# Spalting?



## zbohm (Dec 30, 2012)

Just milled my first black walnut. It's been laying for awhile and probably didn't have enough paint on the ends. Was wondering why it's so white. The pics are from the heart so it's not sapwood.


----------



## Brian T. (Dec 19, 2012)

Oh, man, you got "rainbow"! Don't even think of trading that for gold.
I'm not so sure it's spalting in the classic sense of some invasive moldy fungus.

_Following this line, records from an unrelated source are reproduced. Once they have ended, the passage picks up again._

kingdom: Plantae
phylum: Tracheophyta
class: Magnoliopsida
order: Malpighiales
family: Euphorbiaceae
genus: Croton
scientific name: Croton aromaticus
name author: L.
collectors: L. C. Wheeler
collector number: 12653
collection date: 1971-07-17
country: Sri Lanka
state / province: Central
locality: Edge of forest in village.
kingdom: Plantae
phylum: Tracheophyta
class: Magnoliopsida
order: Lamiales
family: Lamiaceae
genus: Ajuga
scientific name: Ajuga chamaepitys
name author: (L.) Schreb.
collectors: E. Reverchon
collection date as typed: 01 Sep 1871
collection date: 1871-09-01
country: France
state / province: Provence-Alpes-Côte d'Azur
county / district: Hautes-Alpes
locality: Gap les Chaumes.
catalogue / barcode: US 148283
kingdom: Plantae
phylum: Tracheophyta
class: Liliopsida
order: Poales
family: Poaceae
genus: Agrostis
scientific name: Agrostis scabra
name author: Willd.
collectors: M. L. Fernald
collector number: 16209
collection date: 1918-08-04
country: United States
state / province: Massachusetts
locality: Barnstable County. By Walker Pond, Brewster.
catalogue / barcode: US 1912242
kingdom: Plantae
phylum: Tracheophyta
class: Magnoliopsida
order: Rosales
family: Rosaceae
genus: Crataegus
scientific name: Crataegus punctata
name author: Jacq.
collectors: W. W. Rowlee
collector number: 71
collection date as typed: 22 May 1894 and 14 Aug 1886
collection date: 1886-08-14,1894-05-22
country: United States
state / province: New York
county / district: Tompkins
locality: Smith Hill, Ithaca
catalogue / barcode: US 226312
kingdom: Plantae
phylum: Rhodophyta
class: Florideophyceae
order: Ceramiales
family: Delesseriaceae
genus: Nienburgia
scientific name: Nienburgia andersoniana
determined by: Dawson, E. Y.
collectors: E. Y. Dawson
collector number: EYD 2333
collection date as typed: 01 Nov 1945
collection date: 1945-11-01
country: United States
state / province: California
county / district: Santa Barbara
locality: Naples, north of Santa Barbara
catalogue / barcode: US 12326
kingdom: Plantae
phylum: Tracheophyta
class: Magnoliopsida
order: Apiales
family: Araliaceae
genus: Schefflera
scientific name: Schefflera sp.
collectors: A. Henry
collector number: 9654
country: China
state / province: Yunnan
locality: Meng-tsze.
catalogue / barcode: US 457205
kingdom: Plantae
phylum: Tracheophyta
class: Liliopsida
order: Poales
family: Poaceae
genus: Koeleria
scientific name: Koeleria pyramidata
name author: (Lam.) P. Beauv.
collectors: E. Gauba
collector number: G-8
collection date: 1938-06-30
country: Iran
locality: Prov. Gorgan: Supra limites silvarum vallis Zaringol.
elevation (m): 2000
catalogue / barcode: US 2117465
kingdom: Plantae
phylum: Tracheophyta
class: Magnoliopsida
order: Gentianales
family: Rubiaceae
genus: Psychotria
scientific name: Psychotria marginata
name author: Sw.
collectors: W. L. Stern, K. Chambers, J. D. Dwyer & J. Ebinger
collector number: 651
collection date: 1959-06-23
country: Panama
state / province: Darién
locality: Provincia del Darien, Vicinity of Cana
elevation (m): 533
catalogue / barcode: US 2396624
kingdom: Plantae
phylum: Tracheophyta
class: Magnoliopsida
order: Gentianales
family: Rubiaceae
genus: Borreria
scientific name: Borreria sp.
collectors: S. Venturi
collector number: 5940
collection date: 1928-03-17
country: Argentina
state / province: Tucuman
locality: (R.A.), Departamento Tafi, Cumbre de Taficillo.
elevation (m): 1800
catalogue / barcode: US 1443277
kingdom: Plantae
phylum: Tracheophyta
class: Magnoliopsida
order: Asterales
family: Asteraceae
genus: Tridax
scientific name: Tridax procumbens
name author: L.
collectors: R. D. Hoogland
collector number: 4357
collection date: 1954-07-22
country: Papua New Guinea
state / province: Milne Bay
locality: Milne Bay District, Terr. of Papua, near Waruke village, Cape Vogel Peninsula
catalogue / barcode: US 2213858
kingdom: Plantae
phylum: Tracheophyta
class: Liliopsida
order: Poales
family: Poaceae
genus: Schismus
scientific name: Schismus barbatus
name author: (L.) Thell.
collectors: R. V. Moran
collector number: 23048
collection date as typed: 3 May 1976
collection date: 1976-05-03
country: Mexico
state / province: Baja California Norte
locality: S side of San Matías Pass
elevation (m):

For wood carving up here, there isn't one western red cedar log in 100 that shows rainbow. Looks like what you have but lighter reddish brown and almost white/pine-colored. Long skinny splinters when I split it and harder/tougher than WRC but in large pieces, it looks wonderful.


----------



## MidGAOutdoor (Apr 7, 2011)

thats nice. if u dont want it ill take it off ur hands


----------



## HomeBody (Nov 24, 2010)

That doesn't look like the BW that grows around here to me. Looks more like English walnut with the stripes. Gary


----------



## zbohm (Dec 30, 2012)

Really HB? English walnut? it really appears to be BW in the top section on the log and in the bark. But I could be wrong, but it would be the first time. Haha. Thanks for you input. Certainly doesn't look like any BW I've ever seen. So is English any good as lumber?


----------



## zbohm (Dec 30, 2012)

Hey HB. Just google imaged English walnut lumber and it does strike a remarkable resemblance. Thanks again. So ideas for projects anyone? Ill post pics in two years when it's air dried. Haha


----------



## Brian T. (Dec 19, 2012)

For years, I've been trying to make wood carvings to show off the rainbow coloring in western red cedar.
Wrecked some good big pieces. 

All I have learned is that I have to plan the carving so that the largest surfaces are the radial surfaces in the log. That shows off the stripes the best.
Please! Showcase that stuff as table tops or drawer fronts. Iwannaseeit.


----------



## zbohm (Dec 30, 2012)

Thanks for the input RV! I'm really starting to wonder if its not English walnut. Either way it's amazing looking wood. Next step is finishing the kiln or waiting till it air dries. Probably have a good 60 board ft of the highly figured stuff cut as 5/4.


----------



## Brian T. (Dec 19, 2012)

Fantastic stash of wood.

Black Walnut is _Juglans *****_, the English Walnut of commerce is _Juglans regia.
_
When us dendrology people can't figure out which one for lack of flowers, in particular, we say: _Juglans_ sp. An abbreviation for 'species.' 

There are several species of oaks, the woods of which are next to impossible to distinguish from each other. The result is the "Red Oak Group" and the "White Oak Group." Flowers are essential to any taxonomic determination.


----------